D’autres approximations ou erreurs historiques, reprises dans le documentaire, doivent être corrigées :

- il n’y avait pas d’apartheid en Algérie, mais un certain complexe de supériorité, tempéré par des relations de confiance employeur-employé, confirmées par l’accueil que les anciens colons reçoivent aujourd’hui en Algérie ;

– la scolarisation, rejetée initialement comme l’école du diable, a notablement prospéré après 1920, pour atteindre 15% en 1954, 40% en 1960 et 68% en 1961 ;

- les pouvoirs spéciaux, votés par le parti communiste le 12 mars 1956, donnaient des pouvoirs de maintien de l’ordre aux autorités civiles (et non militaires) et promouvaient des réformes sociales ; - l’assignation à résidence a été légalisée par la loi sur l’état d’urgence du 3 avril  1955, confirmée par l’Instruction du 7 juillet ;

- la généralisation de la torture a été démentie par les délégués suisses du CICR (plus de 400 rapports) qui estiment son taux à environ 20% des internés ; quant au colonel Trinquier, il était formellement opposé à l’emploi de la torture (témoignages Messmer, professeur Dabezies et général Jacquinet) ;

- la liste des disparus de la bataille d’Alger établie par Paul Teitgen a été démentie par le colonel Godard et mise en doute par l’historien Pervillé ; le ministre Edmond Michelet déplore la déclaration de Teitgen au procès Jeanson, et Michel Debré constate que son récit est mensonger, sa conduite n’est  pas admissible et ses propos non tolérables ;

- à l’audience de 1967 qui reconnaît la mort suspecte de Maurice Audin, Edmond Michelet n’est plus Garde des sceaux depuis six ans ;

- le témoignage de Pouillot sur la villa Sesini en 1961-62 est un faux ; le Commissaire Le Cornec et le commandant d’unité de Pouillot en 1962 (le capitaine  Guy Hardy) le démentent totalement.
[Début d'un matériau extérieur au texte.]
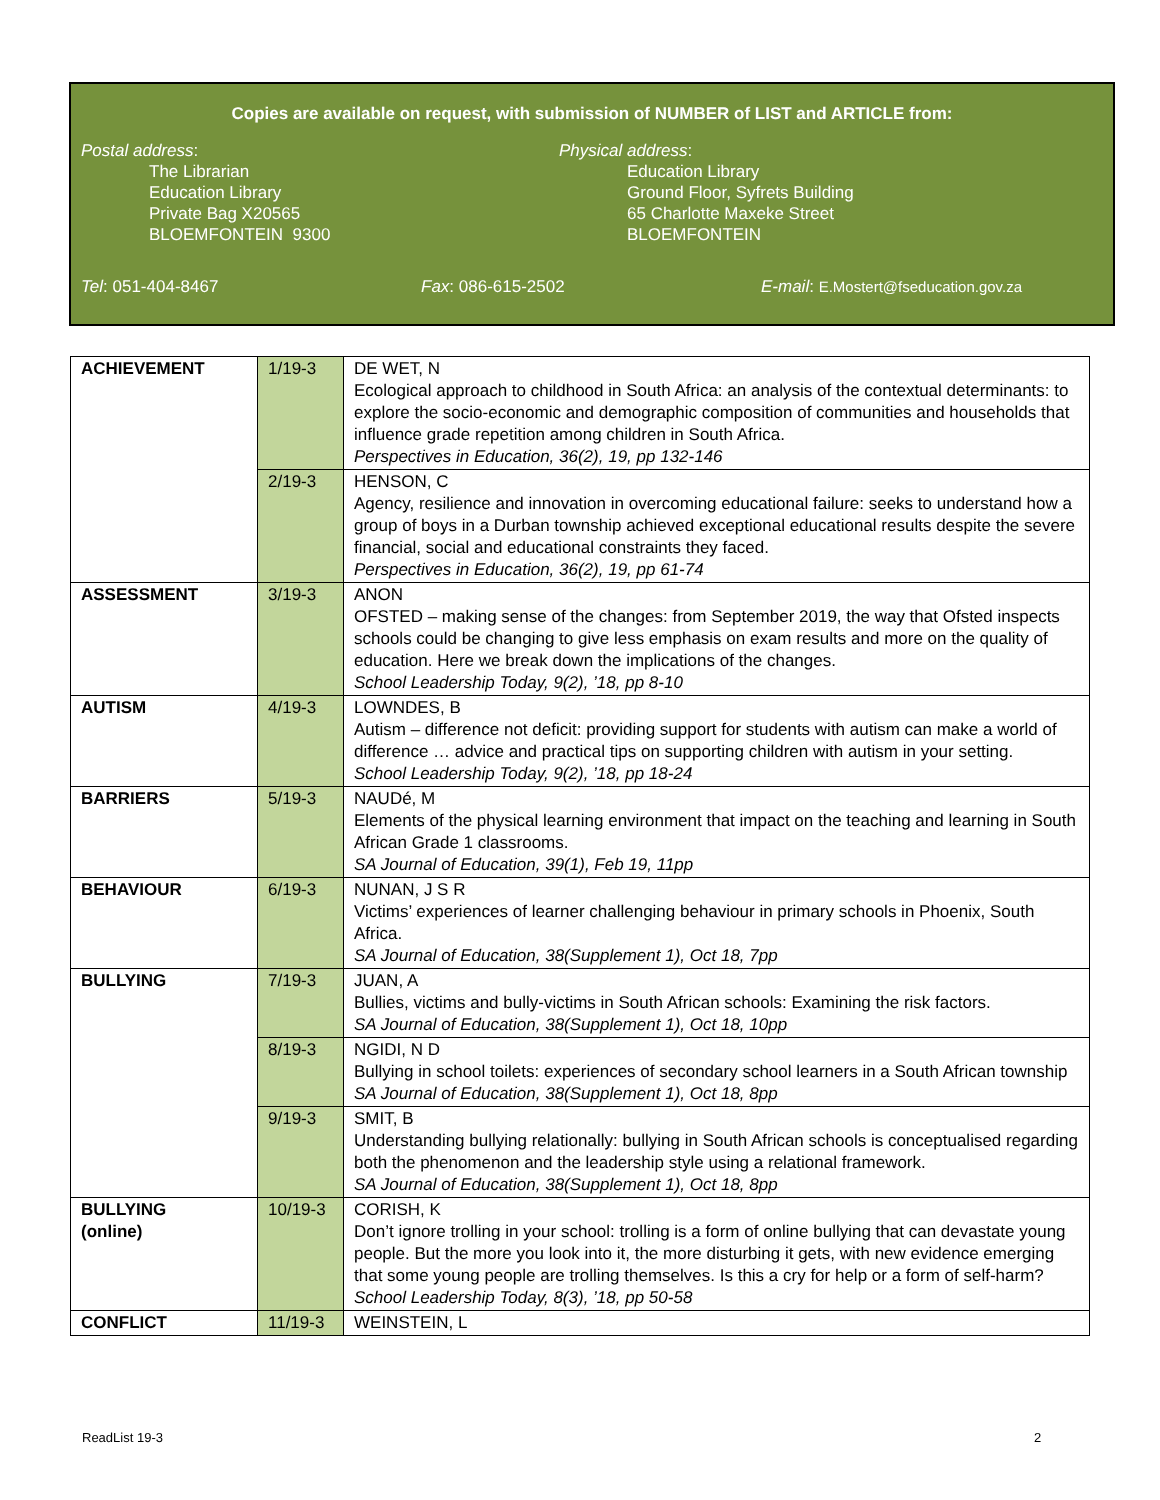Copies are available on request, with submission of NUMBER of LIST and ARTICLE from:
Postal address:
The Librarian
Education Library
Private Bag X20565
BLOEMFONTEIN 9300
Physical address:
Education Library
Ground Floor, Syfrets Building
65 Charlotte Maxeke Street
BLOEMFONTEIN
Tel: 051-404-8467 Fax: 086-615-2502 E-mail: E.Mostert@fseducation.gov.za
| ACHIEVEMENT | 1/19-3 | DE WET, N Ecological approach to childhood in South Africa: an analysis of the contextual determinants: to explore the socio-economic and demographic composition of communities and households that influence grade repetition among children in South Africa. Perspectives in Education, 36(2), 19, pp 132-146 |
| | 2/19-3 | HENSON, C Agency, resilience and innovation in overcoming educational failure: seeks to understand how a group of boys in a Durban township achieved exceptional educational results despite the severe financial, social and educational constraints they faced. Perspectives in Education, 36(2), 19, pp 61-74 |
| ASSESSMENT | 3/19-3 | ANON OFSTED – making sense of the changes: from September 2019, the way that Ofsted inspects schools could be changing to give less emphasis on exam results and more on the quality of education. Here we break down the implications of the changes. School Leadership Today, 9(2), ’18, pp 8-10 |
| AUTISM | 4/19-3 | LOWNDES, B Autism – difference not deficit: providing support for students with autism can make a world of difference … advice and practical tips on supporting children with autism in your setting. School Leadership Today, 9(2), ’18, pp 18-24 |
| BARRIERS | 5/19-3 | NAUDé, M Elements of the physical learning environment that impact on the teaching and learning in South African Grade 1 classrooms. SA Journal of Education, 39(1), Feb 19, 11pp |
| BEHAVIOUR | 6/19-3 | NUNAN, J S R Victims’ experiences of learner challenging behaviour in primary schools in Phoenix, South Africa. SA Journal of Education, 38(Supplement 1), Oct 18, 7pp |
| BULLYING | 7/19-3 | JUAN, A Bullies, victims and bully-victims in South African schools: Examining the risk factors. SA Journal of Education, 38(Supplement 1), Oct 18, 10pp |
| | 8/19-3 | NGIDI, N D Bullying in school toilets: experiences of secondary school learners in a South African township SA Journal of Education, 38(Supplement 1), Oct 18, 8pp |
| | 9/19-3 | SMIT, B Understanding bullying relationally: bullying in South African schools is conceptualised regarding both the phenomenon and the leadership style using a relational framework. SA Journal of Education, 38(Supplement 1), Oct 18, 8pp |
| BULLYING (online) | 10/19-3 | CORISH, K Don’t ignore trolling in your school: trolling is a form of online bullying that can devastate young people. But the more you look into it, the more disturbing it gets, with new evidence emerging that some young people are trolling themselves. Is this a cry for help or a form of self-harm? School Leadership Today, 8(3), ’18, pp 50-58 |
| CONFLICT | 11/19-3 | WEINSTEIN, L |
ReadList 19-3 2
La diffusion du débat L’éternelle déchirure devrait susciter d’autres commentaires.

Maurice Faivre
le 12 février 2011


1 - un film «la valise ou le cercueil» serait en préparation. Souhaitons qu’il bénéficie de la même attention des médias

2 - Pierre Vidal-Naquet, L’affaire Audin, éd. de Minuit, 1958. Sous sa direction, cinq comités publient un  memorandum Audin «Nous accusons», qui dénonce de multiples exactions, tortures, génocides, arrestation d’avocats. Le professeur Richet écrit que certains faits sont douloureux, mais que le memorandum contient des absurdités. Les procureurs étudient le document et concluent : aucune trace, non-lieu, classé sans suite, affaire inconnue. La Justice militaire poursuit cependant quelques affaires

3 - fonds privé Debré 2DE 14-22. Maurice Patin préside la Commission de Sauvegarde du droit et des libertés.

4 - général Massu, La vraie bataille d’Alger, Plon, p. 246. Grâce à cet interrogatoire, le secrétaire du PCA, André Moine, a pu être arrêté et condamné à 20 ans de réclusion pour atteinte à la sûreté de l’État. Amnistié en 1962, il est devenu animateur de la FNACA.